Будучи наделенной от природы “умом, и волею живой, и своенравной головой, и сердцем пламенным и нежным”, Татьяна, “послушная влечению чувства”, любит Онегина искренне, “без искусства”, она умеет “любить не шутя”, глубоко и сильно. Влюбленная, она проявляет решительность и смелость; открывшись Онегину, Татьяна своим искренним письмом фактически бросает вызов светским условностям (барышням не подобало первым признаваться в любви). Отказ же ее в финале произведения, когда Онегин влюбляется уже в Татьяну — светскую даму, объясняется ее необычайным благородством, высокими нравственными принципами, понятиями о чести и долге. Храня в душе любовь к Онегину (“я вас люблю, к чему лукавить”), Татьяна “другому отдана” и будет “век ему верна”. Она желает оградить от позора и страданий своего мужа, которого, несомненно, хотя не любит, но уважает, ибо он герой, “в сраженьях изувечен”. Кроме того, Татьяна не только не верит в то, что Онегин способен на подлинное чувство, помня сложившийся для нее образ “москвича в Гарольдовом плаще”, “пародии”, но она своим отказом спасает Онегина от бесчестного поступка по отношению к его другу, своему мужу. Как писал Достоевский, “...логика отказа чисто русская — лучше я буду страдать, чем загублю жизнь другого человека”.

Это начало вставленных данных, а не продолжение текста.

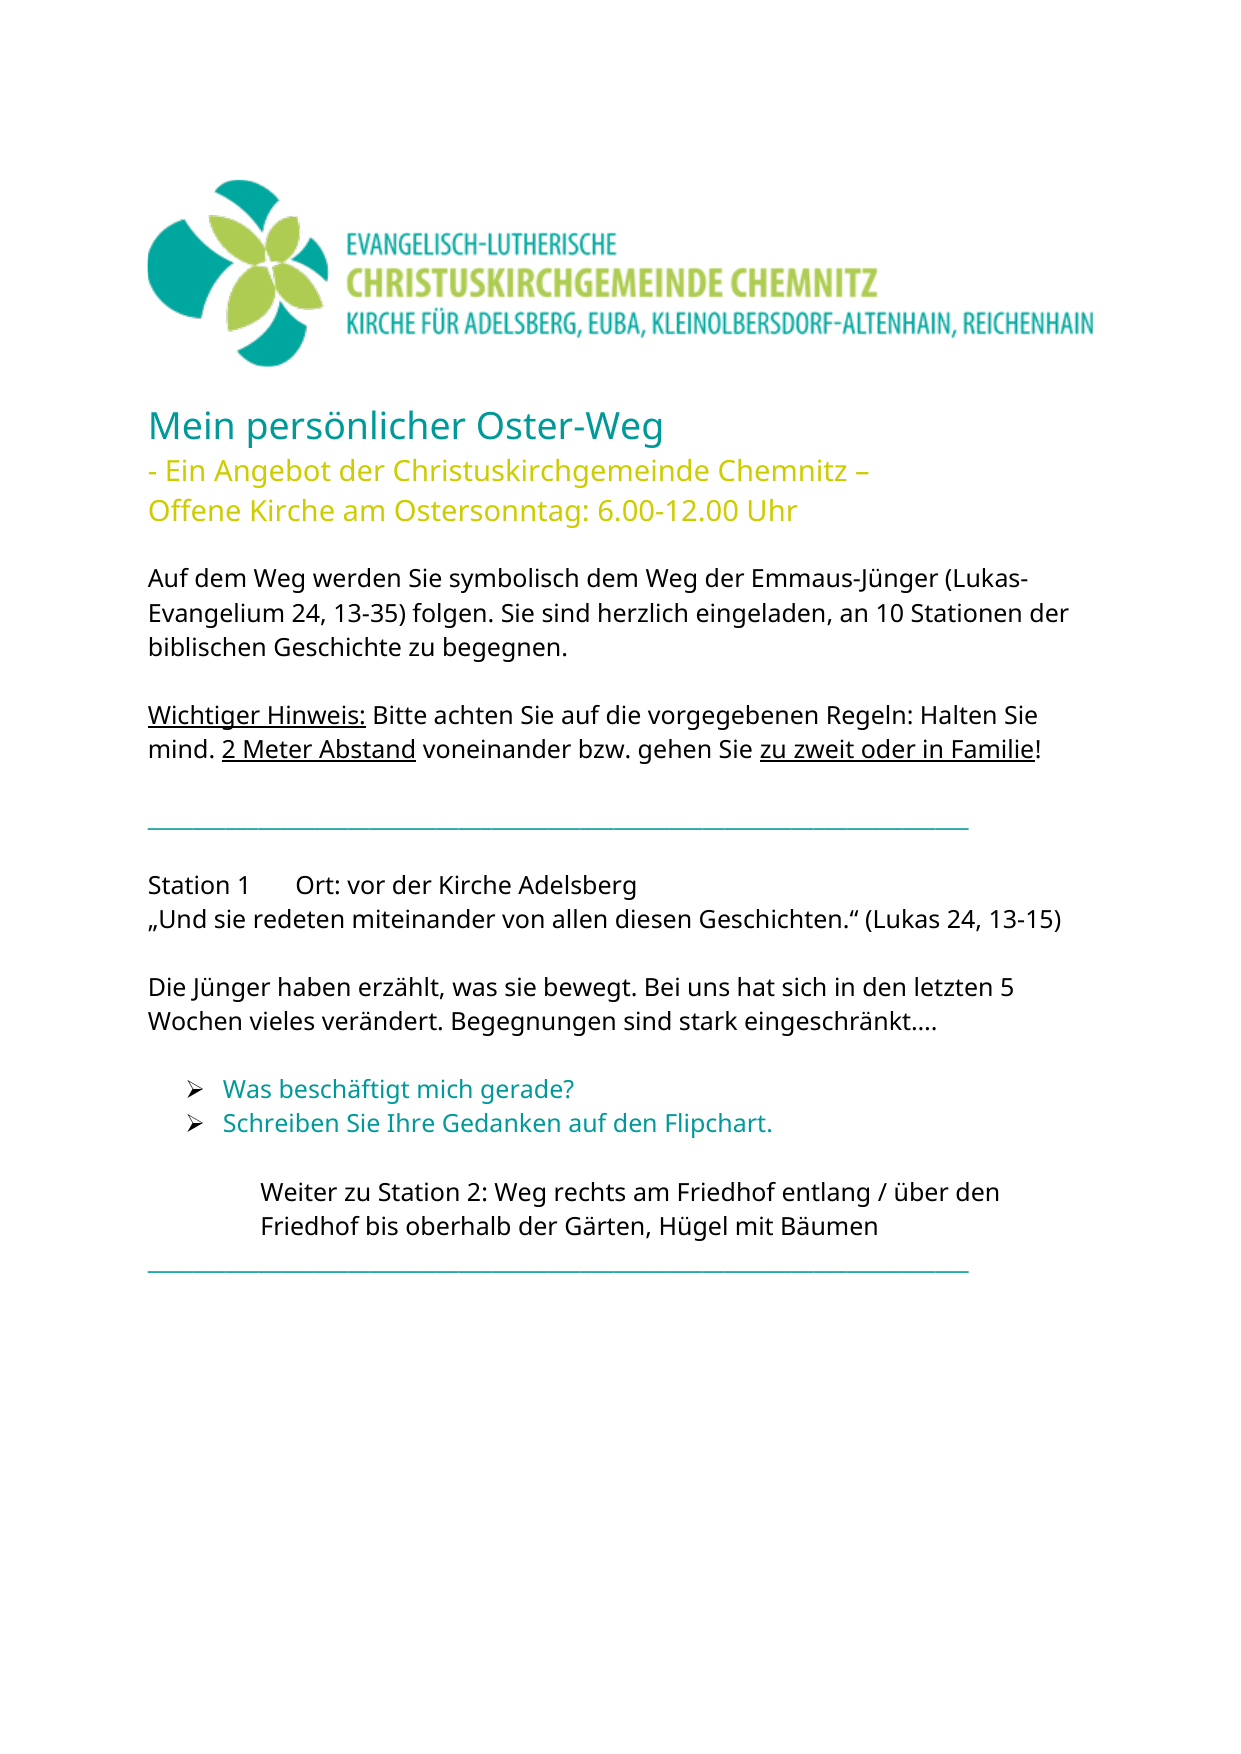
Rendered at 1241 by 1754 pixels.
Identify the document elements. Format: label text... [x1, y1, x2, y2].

text Offene Kirche am Ostersonntag: 6.00-12.00 Uhr [148, 490, 1093, 530]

В отношении Татьяны к жизни проявляется цельность ее натуры. Она “создана как будто вся из одного цельного куска, без всяких приделок и примесей”. Будучи уже светской дамой, Татьяна остается по сути своей все той же “простой девой, с мечтами, с сердцем прежним”. “...Без взора наглого для всех, без притязаний на успех, без этих маленьких ужимок <...>, все тихо, просто было в ней” — знатной даме, “законодательнице зал”. Татьяна не изменила своим привязанностям, высоконравственным понятиям, духовным ценностям в угоду светскому обществу, сохранила в своей прекрасной душе присущие ей искренность и чистоту. Светскую жизнь она считает “блеском, мишурой, ветошью маскарада”, которые “рада отдать за полку книг, за дикий сад”, за “бедное жилище”... Таким образом, Татьяна, в которой соединяются наиболее важные, ценные и знакомые для Пушкина личностные черты, является воплощением идеального образа русской женщины, в котором отражаются пушкинские понятия о нравственности, благородстве, чести. И роман назван “Евгений Онегин”, а не “Татьяна Ларина” лишь потому, что Пушкину важно было показать тенденцию общественного развития, возникновение “болезни века”, явление невостребованности умных и ярких людей, их бездеятельность как доказательство социального неблагополучия, что поэт и сделал с помощью образа Онегина. Образ же Татьяны, которая по уровню духовного развития, несомненно, выше Онегина, образ этой “немногословной, но глубокой и сильной” натуры, “чья жизнь проникнута целостностью и единством”, служит для рассмотрения не социальных, временных проблем, а нравственных, вечных.